My friend Lisa said I should just start this blog for myself, but I want someone else to teach ME. :o)


Connie said...

After reading this post, I realize that I have an embarrasment of riches in terms of what I have access to. Year round farm stands and Trader Joe's opening in town later this year. It's easy to forget that not everyone has these things available to them, although for many years I didn't have them, either. Thanks for reminding me to be grateful.

WV: Zings? What kind of WV is that? It's a word with a meaning, so I don't feel right making something up.

Aaron said...

I haven't got a link for the blog that Will Solve All Your Problems, but here's one you should visit anyway:

http:// humble musings . com/

I don't know these people, and their kids are younger than yours, and blah blah blah, but she writes very well about their move from suburban FL to a former Amish farm in KY. Self sufficiency, or almost.
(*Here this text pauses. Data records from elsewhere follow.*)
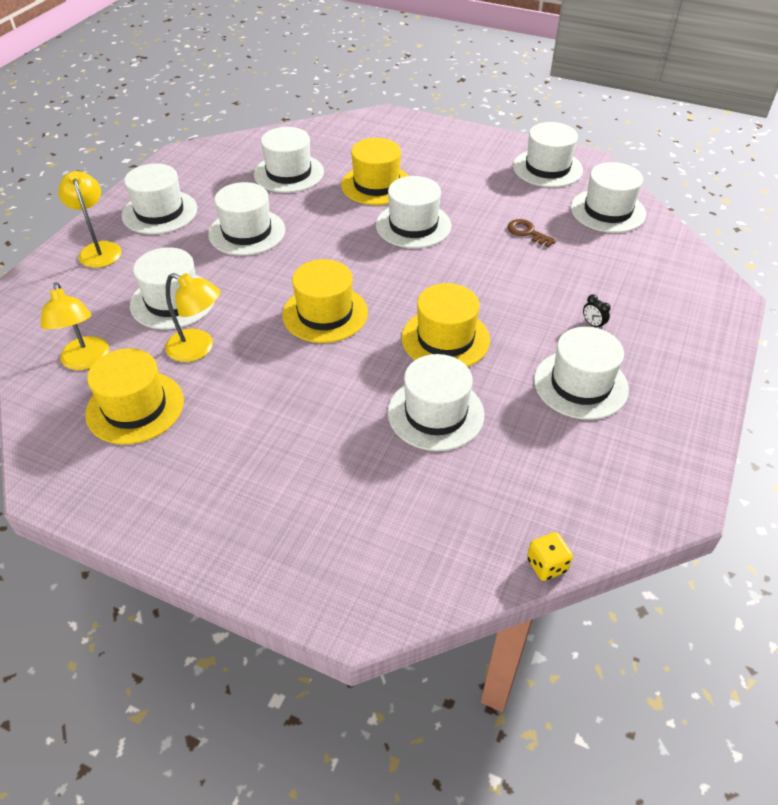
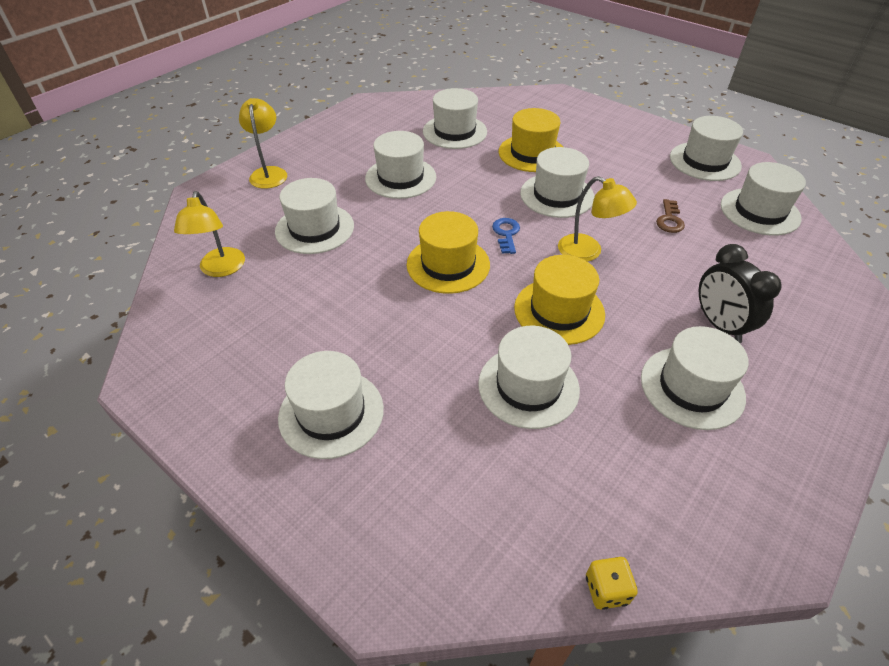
camera: 15 degrees right, 0 degrees up
yellow hat [85,348,184,444] -> none
white hat [122,163,197,234] -> white hat moved to [278,351,384,459]
yellow lamp [165,273,220,362] -> yellow lamp moved to [558,176,637,262]
brown key [508,219,556,247] -> brown key turned 135 degrees counterclockwise [656,199,685,233]
black clock [583,294,611,329] -> black clock [699,244,782,343], size x2.45
none -> blue key [492,218,520,254]

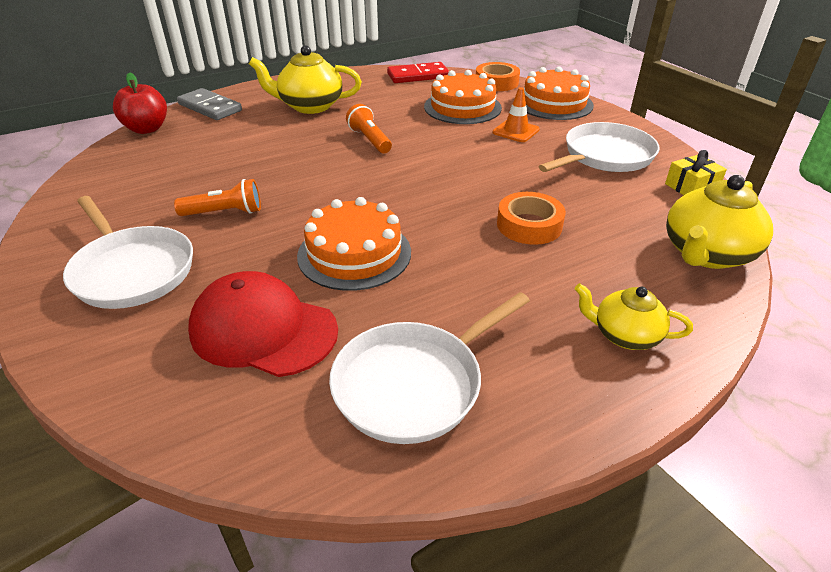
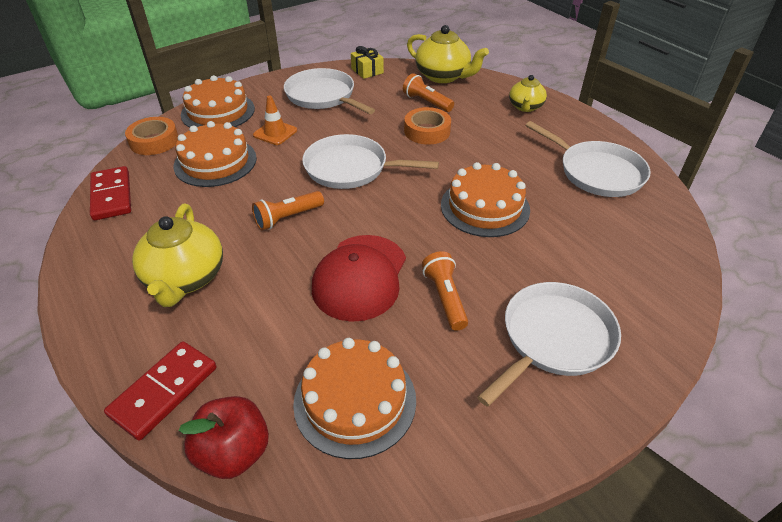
camera: 95 degrees left, 5 degrees up
grey domino [177,88,242,120] -> red domino [104,341,216,441]
red cap [188,271,338,377] -> red cap moved to [312,235,406,322]
none -> orange cake [293,338,416,459]
none -> white pan [302,134,439,189]
none -> orange flashlight [403,73,454,112]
Making friends with neighbors, learning country ways, coping with seeing animals as livestock instead of pets, and so forth.

Sweet Annabelle said...

I'm with Lisa. I think you should start the blog! A new ministry for you!


Team Lee said...

Wow - great post! And, it brought back memories!
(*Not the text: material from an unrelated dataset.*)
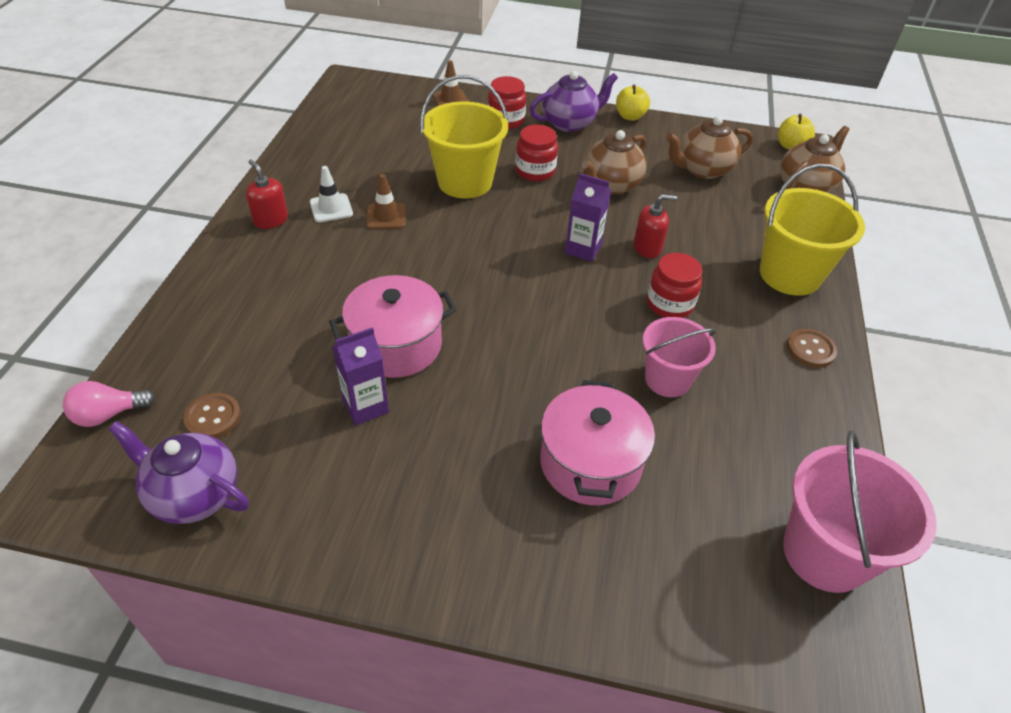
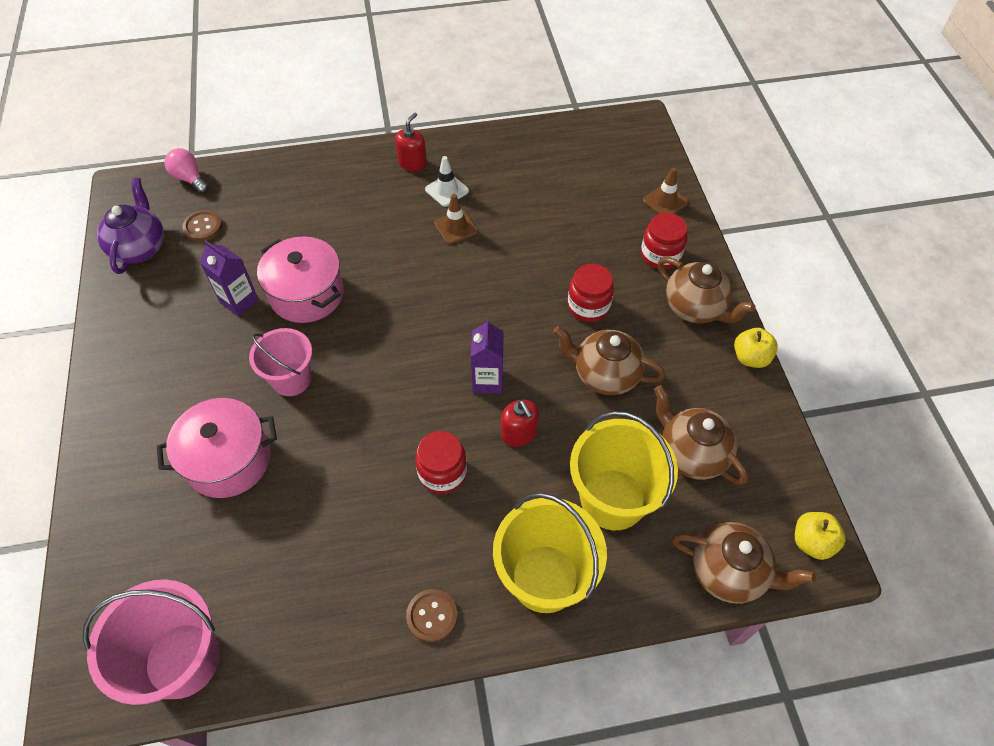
camera: 70 degrees right, 10 degrees up
yellow bucket [420,75,508,199] -> yellow bucket moved to [570,411,678,530]
purple teapot [529,71,618,132] -> brown teapot [658,257,756,323]
pink bucket [643,317,716,397] -> pink bucket moved to [249,328,312,396]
I found your blog towards end of January and have been reading off/on - loved the post of the interview, fascinating to read about your job!

I grew up in Northeast Iowa (Farmersburg), although not as north as you are located! So I can relate to what you are saying.

My family lived in town (300 pop.) and had 3 gardens all around - we spent weeks and weeks all throughout the summer "putting up" food -> freezing and canning fruits and vegetables and also storing potatoes, onions, carrots, etc. in a root cellar. We also purchased 1/2 pig and 1/2 cow every year too - our house had 2 stoves (1 in basement), 2 refrig. and 3 freezers! Then we had to cut enough wood for our heat during winter as my dad purchased a wood burning stove for the house. (By the way, my mom was an amazing cook as I was growing up, she works tons now, so my dad has become even more amazing in the kitchen! We keep kidding him that he needs to write a book.)

Now I live in suburb of city and have gourmet grocery store within walking distance. But, often, especially for my kids, I miss the gardens, work ethic it taught me and rhythm of the seasons and growing our own food.

Mrs. Mac said...

I have a blog started called: The Thrifty Garden/Home ... but have been so preoccupied reading a blog in my sidebar (at tgh) called Down to Earth ... this gal is writing a book about simple living ... she has chickens ... doesn't make extravagant meals ... uses what she has on hand and in bulk ... changed from a consumer to a conserver. She knits, makes vinegar, soap, grows an awesome garden, air drys clothes, etc, etc and gives her readers challenges to conserve everything from electricity to plastic bags. Her 'wheel' is so good, it doesn't need to be 'reinvented' ... You have lots to offer ... and your humor is a riot at times. BTW ... Sean Patrick said to tell you he remembers you>

Kimberly Alexandra said...

First of all, thanks for the kudos on my blog; always good to know people are enjoying what I'm posting.

I do hear what you're saying about Trader Joe's and farmer's markets (I guess we're spoiled here in CA when it comes to the latter; I thought more places had farmer's markets!). However, I want to stress that just because I shop at TJ's a lot doesn't mean everyone has to! I just like going there because it's easy for me to buy stuff on the cheap, but you can find good deals almost anywhere if you look hard enough. And you CAN make incredible cheap meals buying in bulk at Sam's Club! What I hope to be doing in my blog is not only sharing my recipes but inspiring people to get creative with whatever they might have lying around. Everything I use in my recipes can be found at most grocery stores, too. I don't shop in bulk because it's not convenient for me, but I can just imagine the crazy meal possibilities!

Anyway, be on the look out for $25 Shopping Cart posts from different stores and other great features. And your wish about a blog catered towards living well in general is already in the works. That was something I was asked during my CNN interviews and it'll be coming sometime soon!